Unseen Unto Stone / What We Carry

by Abdus Salaam

Words by author/art critic Ashraf Jamal

More than two meters in height, just under a meter in the round, What We Carry is Abdus

Salaam’s largest sculpture to date. Carved from a single block of white Namibian marble, it

is as discrete as it is commanding. Despite its scale, this is no breast-beating work, no

egotistical declaration. Sculpture has a tendency to be shouty. But like all of Salaam’s works,

this form is as introspective as it is gentle. As for the chosen material? White Namibian

marble is subtly phosphorescent – it is crystalline. This allure, this aura, is vital given the

spiritual principle that informs the work – namely, Oneness.

The title of the work – What We Carry – can imply a human burden, but this misses the

mark. Rather, for Salaam, we carry each other, we carry the world – we are carried in turn.

Which is why, in its delicately incised and scalloped rotundity – without diminishing its

columnar power – the sculpture evokes a collective human embrace. This is intimated

without any explicit figuration. Rather, it is the way in which the soft-edged forms assume

human proportions – torsos, stumped rounded arms, bowed heads – that suggest this

intimacy. That everything is anthropomorphic, means that everything is in one way or

another an extension and expression of our humanness.

As such, Salaam’s sculpture is ‘embodied stone’. The artist speaks of its ‘totemic oneness’,

as a human embrace ‘within one, from one’. This because an undivided divinity courses

through the vision and its actuation, a belief in an ineluctable coherence that precedes all

attempts to divide and destroy the world. Unlike the dialectician who strives to synthesise a

contradiction, Salaam supposes an essential unity, some divine resolution. If his sculpture is

‘totemic’ it is because it conjures a primal ideal. If it is perceived by the artist as ‘a form

without prejudice’, it is because it refuses to succumb to judgement. Instead, its revolving

energy – its frisson – cancels a containing eye or mind. It is, after all, a sculpture in the

round, and, as such, perspectival – no single vision can contain it. And yet, while the

sculpture can be seen from different angles, it is not refracted. Rather, a totality, a

‘oneness’, binds it, some faintly audible sonority. For if one were to attribute a sound to this

work of stone, it would be a whisper, a gentle murmur. The enfolding limbs could be rapt in

prayer, which we, the viewers, cannot quite be privy to. Perhaps we are the eavesdroppers

on some secret confessional?

Because the sculpture is not explanatory, because it is inwardly attuned, we are compelled

to abbreviate our minds – our default mode of apprehension – and allow ourselves to

accept the spiritual root of its creation – compassion and consolation. For if there is one

abiding affect which What We Carry emits, it is the consolatory – some gentle balm, soulful

ease, quiet restfulness. For Salaam, the sculpture allows ‘an awareness of the other without

otherness’. This sensibility is akin to the creation of a non-prejudicial form. This because

Salaam abhors divisiveness and separatism. In its place he holds fast to an empathic

communion. The vitality of this spirit cannot be underestimated. To survive the boorish

cruelty and hatred of the current moment, we require what Roman Krznaric terms an

‘empathic revolution’ – a revolution, or evolution, irreducible to systems, laws, or

ideologies. A revolution of the heart and soul.

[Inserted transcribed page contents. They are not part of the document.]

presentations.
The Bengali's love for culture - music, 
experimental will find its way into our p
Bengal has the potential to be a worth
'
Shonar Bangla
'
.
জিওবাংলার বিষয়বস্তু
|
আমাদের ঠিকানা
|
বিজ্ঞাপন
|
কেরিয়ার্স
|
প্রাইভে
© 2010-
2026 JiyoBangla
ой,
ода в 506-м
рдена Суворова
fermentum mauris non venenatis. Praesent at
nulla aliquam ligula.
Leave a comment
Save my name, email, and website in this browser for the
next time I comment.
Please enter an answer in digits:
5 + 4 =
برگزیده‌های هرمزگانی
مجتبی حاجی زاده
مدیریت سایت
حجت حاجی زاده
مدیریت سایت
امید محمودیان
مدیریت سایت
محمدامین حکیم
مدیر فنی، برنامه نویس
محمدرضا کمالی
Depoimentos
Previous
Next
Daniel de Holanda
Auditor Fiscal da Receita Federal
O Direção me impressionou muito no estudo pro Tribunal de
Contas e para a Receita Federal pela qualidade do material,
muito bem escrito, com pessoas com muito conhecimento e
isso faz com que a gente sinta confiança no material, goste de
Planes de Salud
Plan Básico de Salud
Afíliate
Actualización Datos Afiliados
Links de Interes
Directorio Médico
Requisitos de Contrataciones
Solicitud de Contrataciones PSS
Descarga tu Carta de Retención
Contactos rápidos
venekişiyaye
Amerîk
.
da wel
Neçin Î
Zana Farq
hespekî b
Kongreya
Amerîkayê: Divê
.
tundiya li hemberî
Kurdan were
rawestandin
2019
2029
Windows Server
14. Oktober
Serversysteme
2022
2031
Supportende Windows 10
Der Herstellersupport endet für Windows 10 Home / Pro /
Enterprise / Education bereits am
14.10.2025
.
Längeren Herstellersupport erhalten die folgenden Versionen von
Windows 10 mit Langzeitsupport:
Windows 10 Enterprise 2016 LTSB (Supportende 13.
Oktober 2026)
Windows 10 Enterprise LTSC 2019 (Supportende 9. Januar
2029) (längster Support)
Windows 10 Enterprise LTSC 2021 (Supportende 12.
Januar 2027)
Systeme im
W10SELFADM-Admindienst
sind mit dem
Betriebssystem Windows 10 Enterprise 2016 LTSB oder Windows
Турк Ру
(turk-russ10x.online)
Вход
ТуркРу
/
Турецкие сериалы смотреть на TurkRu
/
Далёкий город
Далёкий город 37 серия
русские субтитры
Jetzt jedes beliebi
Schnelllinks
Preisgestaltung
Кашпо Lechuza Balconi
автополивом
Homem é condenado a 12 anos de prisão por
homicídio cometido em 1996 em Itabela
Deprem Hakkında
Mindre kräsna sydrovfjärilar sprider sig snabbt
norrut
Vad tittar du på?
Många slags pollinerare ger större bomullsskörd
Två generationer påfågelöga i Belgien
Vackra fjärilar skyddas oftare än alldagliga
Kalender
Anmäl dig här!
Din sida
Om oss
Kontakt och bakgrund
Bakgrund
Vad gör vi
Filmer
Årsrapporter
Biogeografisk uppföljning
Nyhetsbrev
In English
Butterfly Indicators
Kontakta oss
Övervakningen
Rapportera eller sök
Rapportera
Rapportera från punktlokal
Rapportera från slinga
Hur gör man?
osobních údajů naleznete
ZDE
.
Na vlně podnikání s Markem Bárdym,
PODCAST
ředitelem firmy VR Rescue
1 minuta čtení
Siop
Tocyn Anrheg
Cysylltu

That Salaam sees his art as an embodiment of the ‘self’ and of ‘civilisation’ reaffirms his core

insight that the personal is historical. That selfhood – when freed from egotism – is

profoundly enabling. Oneness is as communal as it is singular. Oneness supposes connection

without division. This is because oneness does not dissolve connection, it amplifies it. That

Salaam is able to speak these truths in-and-through stone is a triumph. That he has done so

with the lightest of touches, all the more so. ‘I saw the angel in the marble and carved until I

set him free’. These words, attributed to Michelangelo, speak to the vital connection

between extraction and divination. The sculptor frees the spirit from carceral stone. This,

however, is not Salaam’s purpose. Rather, spirit is one with stone. Beauty and truth live in

matter as much as it lives in the heart and soul of the artist.